La secta del Himalaya, de Sophon Sakdaphisit, 2023

Los problemas de vivienda son universales y no sólo por la explosión demográfica. El punto de partida de La secta del Himalaya nos resulta conocido. Una joven llamada Ning convence a su marido para alquilar su casa y hacer una diferencia económica. El costo es que ambos deben trasladarse a un modesto departamento en Bangkok con su pequeña hija. Las leyes del mercado no permanecen ajenas y gran parte del cine asiático ha sabido conjugar eficientemente los modos discursivos sociales con las reglas del género de terror. Desde el comienzo, la película se carga una larga tradición de ritos, sectas, lugares cerrados, seres endemoniados, gritos, con referencias que van desde El bebé de Rosemary (Roman Polanski, 1969) hasta Los pájaros (Alfred Hitchcock, 1963), caminando los pasillos también de El exorcista (William Friedkin, 1973). No obstante, de toda esa ensalada exhala una potencia visual que convierte a esta historia en un producto digno y llevadero. Y detrás de la cáscara genérica asoman temas como los lazos familiares, el artificio de un mundo gobernado por lo material y el derrumbe de subjetividades extraviadas en el devenir económico.

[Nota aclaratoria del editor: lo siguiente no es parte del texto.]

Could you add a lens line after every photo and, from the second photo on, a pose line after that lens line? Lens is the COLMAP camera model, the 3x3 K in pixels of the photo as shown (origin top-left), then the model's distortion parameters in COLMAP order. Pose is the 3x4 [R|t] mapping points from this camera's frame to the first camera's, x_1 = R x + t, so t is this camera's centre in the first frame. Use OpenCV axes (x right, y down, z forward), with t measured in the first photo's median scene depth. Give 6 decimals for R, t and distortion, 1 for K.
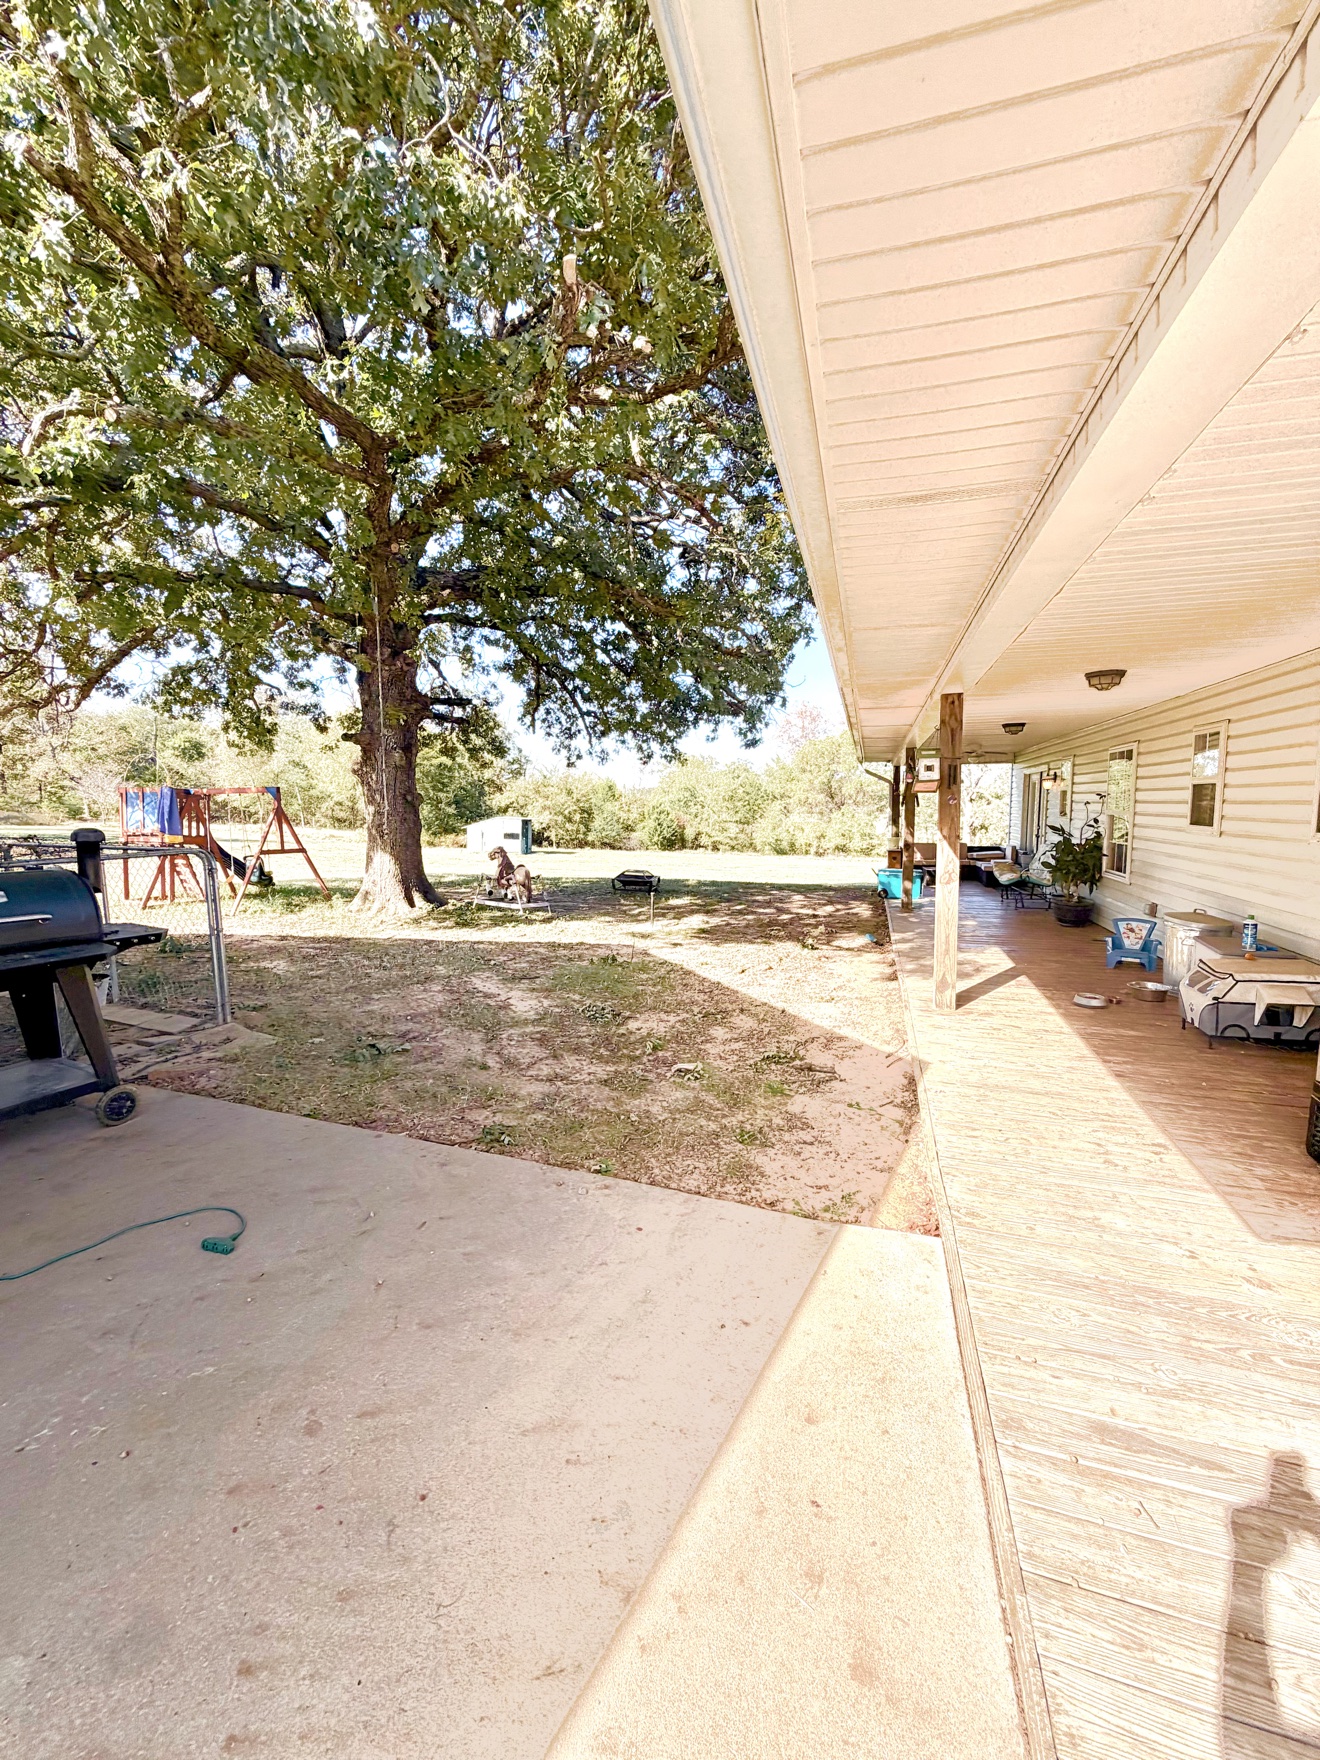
lens RADIAL K [[694.7, 0, 662.2], [0, 694.7, 874.9], [0, 0, 1]] dist [-0.004752, 0.000764]
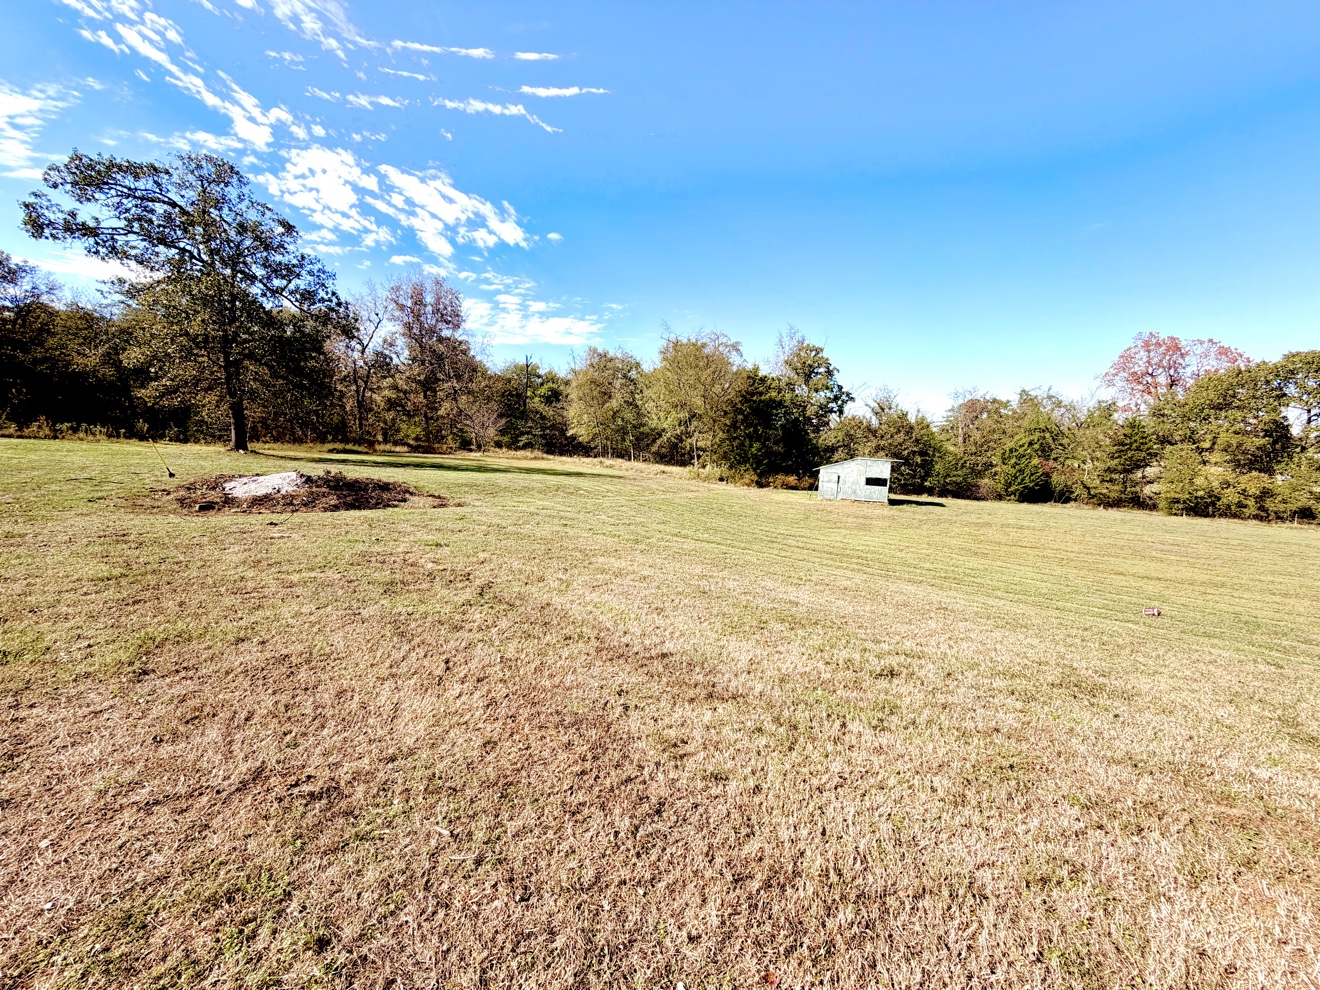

Una de las principales virtudes pasa por disimular y apaciguar el efecto que produce la acumulación de screamers. A medida que una serie de situaciones espantosas aparecen con todos los ingredientes que el Mal suele atraer (putrefacciones, olores, deformaciones corporales, cuervos), se abren dimensiones temporales y se diversifican los puntos de vista de modo tal que la película queda partida en dos mitades. Este procedimiento enriquece la perspectiva sobre los hechos y permite entender ciertas decisiones amparadas en las razones del corazón y en la desesperación. Por un lado, el presente macabro nos refiere la llegada de la secta liderada por una médica y su hija. Rápidamente sabemos que el joven marido ha quedado prendido y que luego la hija pequeña se sumará a los designios maléficos. Ning intentará rescatarla de ese infierno, pero en medio de su accionar, el relato retrocede dos veces y conocemos el derrotero del padre, el por qué llegó a tal circunstancia.

Cinematográficamente la película cumple y el subtexto dignifica. Al igual que en Invasión zombie (Yeon Sang-ho, 2016), en el fondo, es el dolor el que motiva la incomunicación y el horror el que despierta los lazos afectivos. Y aunque no lo parezca, nunca es tarde para restituir el amor. A veces, cuesta una vida.